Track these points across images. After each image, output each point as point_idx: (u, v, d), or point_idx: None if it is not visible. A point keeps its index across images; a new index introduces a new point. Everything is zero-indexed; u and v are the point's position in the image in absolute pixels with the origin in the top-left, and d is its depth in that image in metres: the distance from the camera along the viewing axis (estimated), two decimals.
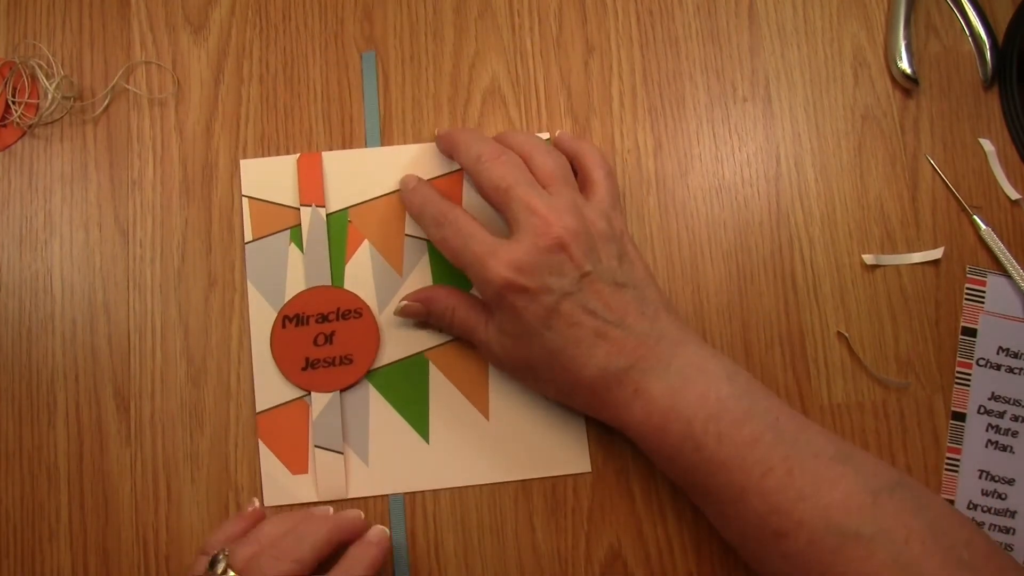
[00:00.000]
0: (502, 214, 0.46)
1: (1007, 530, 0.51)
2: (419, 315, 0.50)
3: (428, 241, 0.52)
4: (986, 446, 0.51)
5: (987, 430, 0.51)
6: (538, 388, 0.48)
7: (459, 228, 0.46)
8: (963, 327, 0.52)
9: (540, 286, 0.43)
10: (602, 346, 0.44)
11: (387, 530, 0.47)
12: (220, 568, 0.44)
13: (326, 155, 0.53)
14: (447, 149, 0.51)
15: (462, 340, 0.51)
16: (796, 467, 0.41)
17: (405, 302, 0.50)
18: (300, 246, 0.52)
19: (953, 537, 0.40)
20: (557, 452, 0.50)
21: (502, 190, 0.46)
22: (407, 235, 0.52)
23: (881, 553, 0.38)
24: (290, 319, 0.51)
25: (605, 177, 0.49)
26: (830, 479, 0.40)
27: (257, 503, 0.49)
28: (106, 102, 0.54)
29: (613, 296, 0.44)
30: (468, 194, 0.53)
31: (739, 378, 0.44)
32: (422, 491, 0.50)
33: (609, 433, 0.50)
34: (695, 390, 0.43)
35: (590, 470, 0.50)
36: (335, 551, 0.46)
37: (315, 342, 0.51)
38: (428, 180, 0.53)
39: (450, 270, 0.52)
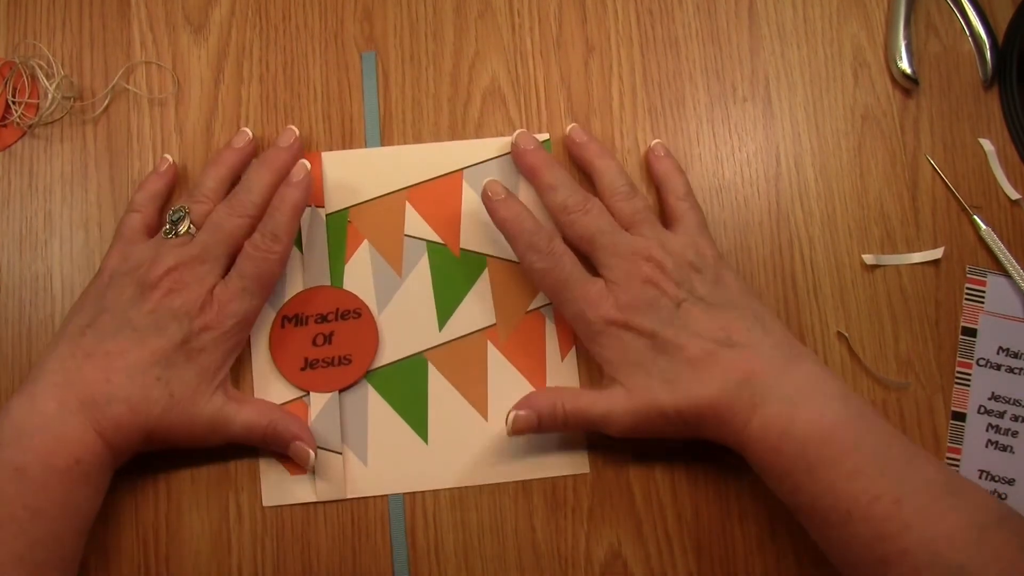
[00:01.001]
0: (590, 259, 0.49)
1: None
2: (531, 424, 0.47)
3: (427, 242, 0.52)
4: (986, 446, 0.51)
5: (987, 430, 0.51)
6: (667, 425, 0.46)
7: (562, 264, 0.48)
8: (963, 327, 0.52)
9: (640, 321, 0.46)
10: (717, 365, 0.45)
11: (307, 165, 0.50)
12: (184, 226, 0.48)
13: (326, 155, 0.53)
14: (525, 172, 0.52)
15: (463, 341, 0.51)
16: (905, 497, 0.41)
17: (515, 414, 0.47)
18: (299, 246, 0.52)
19: None
20: (556, 453, 0.50)
21: (587, 240, 0.48)
22: (406, 235, 0.52)
23: None
24: (289, 319, 0.51)
25: (690, 208, 0.50)
26: (938, 511, 0.41)
27: (169, 159, 0.52)
28: (106, 102, 0.54)
29: (715, 318, 0.46)
30: (468, 194, 0.53)
31: (852, 400, 0.45)
32: (422, 491, 0.50)
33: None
34: (810, 410, 0.44)
35: (588, 471, 0.50)
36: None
37: (314, 342, 0.51)
38: (427, 180, 0.53)
39: (449, 270, 0.52)
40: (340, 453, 0.50)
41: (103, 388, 0.44)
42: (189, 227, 0.48)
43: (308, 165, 0.50)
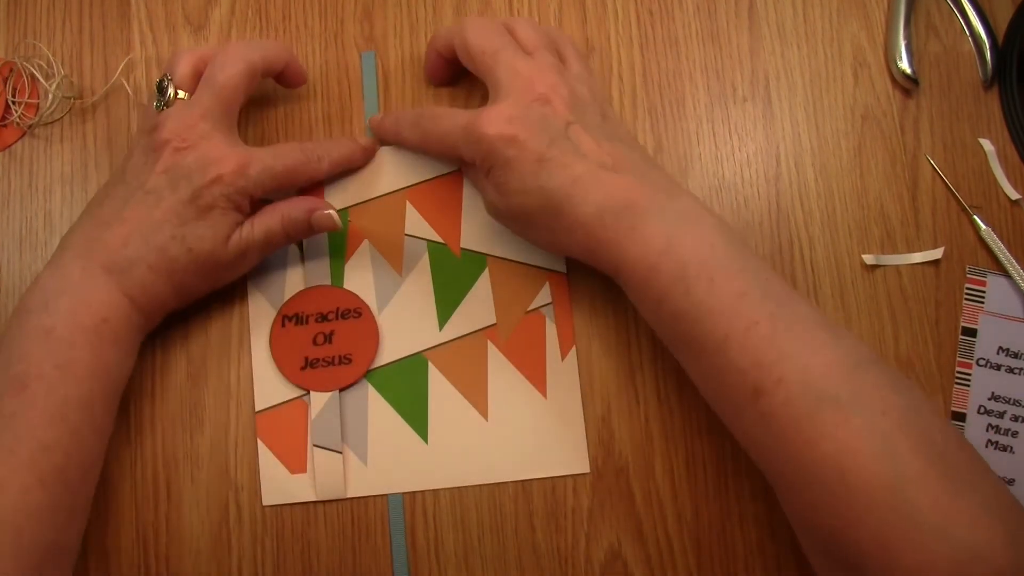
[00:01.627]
0: (486, 78, 0.48)
1: None
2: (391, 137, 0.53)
3: (428, 241, 0.52)
4: (986, 446, 0.51)
5: (987, 430, 0.51)
6: (535, 237, 0.48)
7: (435, 114, 0.49)
8: (963, 327, 0.52)
9: (529, 135, 0.45)
10: (598, 186, 0.44)
11: (377, 143, 0.53)
12: (171, 91, 0.48)
13: None
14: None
15: (463, 341, 0.51)
16: (781, 326, 0.40)
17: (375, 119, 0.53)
18: (300, 245, 0.52)
19: (928, 421, 0.39)
20: (556, 453, 0.50)
21: (489, 54, 0.48)
22: (407, 235, 0.52)
23: (856, 420, 0.38)
24: (289, 318, 0.51)
25: (579, 57, 0.51)
26: (813, 343, 0.40)
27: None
28: (105, 91, 0.54)
29: (603, 145, 0.45)
30: (468, 194, 0.53)
31: (734, 235, 0.44)
32: (422, 491, 0.50)
33: (609, 433, 0.50)
34: (691, 235, 0.43)
35: (588, 471, 0.50)
36: (279, 70, 0.51)
37: (314, 342, 0.51)
38: (428, 180, 0.53)
39: (449, 270, 0.52)
40: (340, 452, 0.50)
41: (121, 253, 0.45)
42: (176, 92, 0.48)
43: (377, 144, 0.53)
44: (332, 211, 0.49)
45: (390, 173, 0.53)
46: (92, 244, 0.45)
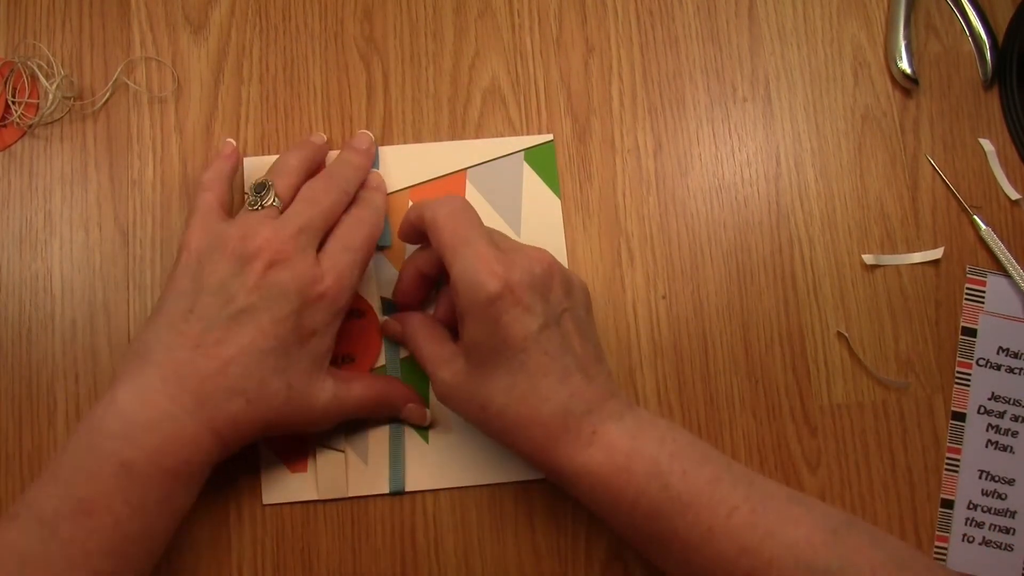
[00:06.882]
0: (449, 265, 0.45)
1: (1007, 530, 0.51)
2: (396, 338, 0.51)
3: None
4: (986, 446, 0.51)
5: (987, 430, 0.51)
6: (484, 421, 0.45)
7: (468, 219, 0.45)
8: (963, 327, 0.52)
9: (531, 304, 0.42)
10: (566, 385, 0.43)
11: (381, 176, 0.52)
12: (269, 198, 0.46)
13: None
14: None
15: None
16: (758, 506, 0.40)
17: (391, 323, 0.51)
18: None
19: (915, 568, 0.40)
20: None
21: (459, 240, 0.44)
22: None
23: None
24: None
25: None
26: (791, 517, 0.40)
27: (232, 142, 0.52)
28: (106, 96, 0.54)
29: (581, 342, 0.44)
30: (471, 194, 0.53)
31: (685, 430, 0.44)
32: (422, 491, 0.50)
33: None
34: (653, 434, 0.43)
35: None
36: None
37: None
38: (431, 180, 0.53)
39: None
40: (342, 451, 0.50)
41: (219, 381, 0.43)
42: (274, 199, 0.46)
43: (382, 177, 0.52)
44: (427, 411, 0.50)
45: (392, 173, 0.53)
46: (182, 368, 0.42)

■ **WORK REQUEST**: Make an exact copy of the records shown above, without the pictures.

■ **WORKED SOLUTION**:
Track these points across images. After each image, output each point as point_idx: (u, v, d), or point_idx: None if it is not visible. A point keeps its index across images; a new index introduces a new point. Everything is zero-indexed; u and v are the point's position in the image in absolute pixels with the origin in the top-left, and d is its depth in that image in metres: the distance from the camera along the viewing axis (estimated), two decimals.
[00:00.000]
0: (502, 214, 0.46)
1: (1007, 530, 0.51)
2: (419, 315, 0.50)
3: (428, 241, 0.52)
4: (986, 446, 0.51)
5: (987, 430, 0.51)
6: (538, 388, 0.48)
7: (459, 228, 0.46)
8: (963, 327, 0.52)
9: (540, 286, 0.43)
10: (602, 346, 0.44)
11: (387, 530, 0.47)
12: (220, 568, 0.44)
13: (326, 155, 0.53)
14: (447, 149, 0.51)
15: (462, 340, 0.51)
16: (796, 467, 0.41)
17: (405, 302, 0.50)
18: (300, 246, 0.52)
19: (953, 537, 0.40)
20: (557, 452, 0.50)
21: (502, 190, 0.46)
22: (407, 235, 0.52)
23: (881, 553, 0.38)
24: (290, 319, 0.51)
25: (605, 177, 0.49)
26: (830, 479, 0.40)
27: (257, 503, 0.49)
28: (106, 102, 0.54)
29: (613, 296, 0.44)
30: (468, 194, 0.53)
31: (739, 378, 0.44)
32: (422, 491, 0.50)
33: (609, 433, 0.50)
34: (695, 390, 0.43)
35: (590, 470, 0.50)
36: (335, 551, 0.46)
37: (315, 342, 0.51)
38: (428, 180, 0.53)
39: (450, 270, 0.52)
[00:01.001]
0: (590, 259, 0.49)
1: None
2: (531, 424, 0.47)
3: (427, 242, 0.52)
4: (986, 446, 0.51)
5: (987, 430, 0.51)
6: (667, 425, 0.46)
7: (562, 264, 0.48)
8: (963, 327, 0.52)
9: (640, 321, 0.46)
10: (717, 365, 0.45)
11: (307, 165, 0.50)
12: (184, 226, 0.48)
13: (326, 155, 0.53)
14: (525, 172, 0.52)
15: (463, 341, 0.51)
16: (905, 497, 0.41)
17: (515, 414, 0.47)
18: (299, 246, 0.52)
19: None
20: (556, 453, 0.50)
21: (587, 240, 0.48)
22: (406, 235, 0.52)
23: None
24: (289, 319, 0.51)
25: (690, 208, 0.50)
26: (938, 511, 0.41)
27: (169, 159, 0.52)
28: (106, 102, 0.54)
29: (715, 318, 0.46)
30: (468, 194, 0.53)
31: (852, 400, 0.45)
32: (422, 491, 0.50)
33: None
34: (810, 410, 0.44)
35: (588, 471, 0.50)
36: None
37: (314, 342, 0.51)
38: (427, 180, 0.53)
39: (449, 270, 0.52)
40: (340, 453, 0.50)
41: (103, 388, 0.44)
42: (189, 227, 0.48)
43: (308, 165, 0.50)
[00:01.627]
0: (486, 78, 0.48)
1: None
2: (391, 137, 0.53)
3: (428, 241, 0.52)
4: (986, 446, 0.51)
5: (987, 430, 0.51)
6: (535, 237, 0.48)
7: (435, 114, 0.49)
8: (963, 327, 0.52)
9: (529, 135, 0.45)
10: (598, 186, 0.44)
11: (377, 143, 0.53)
12: (171, 91, 0.48)
13: None
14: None
15: (463, 341, 0.51)
16: (781, 326, 0.40)
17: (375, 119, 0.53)
18: (300, 245, 0.52)
19: (928, 421, 0.39)
20: (556, 453, 0.50)
21: (489, 54, 0.48)
22: (407, 235, 0.52)
23: (856, 420, 0.38)
24: (289, 318, 0.51)
25: (579, 57, 0.51)
26: (813, 343, 0.40)
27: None
28: (105, 91, 0.54)
29: (603, 145, 0.45)
30: (468, 194, 0.53)
31: (734, 235, 0.44)
32: (422, 491, 0.50)
33: (609, 433, 0.50)
34: (691, 235, 0.43)
35: (588, 471, 0.50)
36: (279, 70, 0.51)
37: (314, 342, 0.51)
38: (428, 180, 0.53)
39: (449, 270, 0.52)
40: (340, 452, 0.50)
41: (121, 253, 0.45)
42: (176, 92, 0.48)
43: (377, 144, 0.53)
44: (332, 211, 0.49)
45: (390, 173, 0.53)
46: (92, 244, 0.45)
[00:06.882]
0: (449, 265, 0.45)
1: (1007, 530, 0.51)
2: (396, 338, 0.51)
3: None
4: (986, 446, 0.51)
5: (987, 430, 0.51)
6: (484, 421, 0.45)
7: (468, 219, 0.45)
8: (963, 327, 0.52)
9: (531, 304, 0.42)
10: (566, 385, 0.43)
11: (381, 176, 0.52)
12: (269, 198, 0.46)
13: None
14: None
15: None
16: (758, 506, 0.40)
17: (391, 323, 0.51)
18: None
19: (915, 568, 0.40)
20: None
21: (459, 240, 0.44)
22: None
23: None
24: None
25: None
26: (791, 517, 0.40)
27: (232, 142, 0.52)
28: (106, 96, 0.54)
29: (581, 342, 0.44)
30: (471, 194, 0.53)
31: (685, 430, 0.44)
32: (422, 491, 0.50)
33: None
34: (653, 434, 0.43)
35: None
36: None
37: None
38: (431, 180, 0.53)
39: None
40: (342, 451, 0.50)
41: (219, 381, 0.43)
42: (274, 199, 0.46)
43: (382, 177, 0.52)
44: (427, 411, 0.50)
45: (392, 173, 0.53)
46: (182, 368, 0.42)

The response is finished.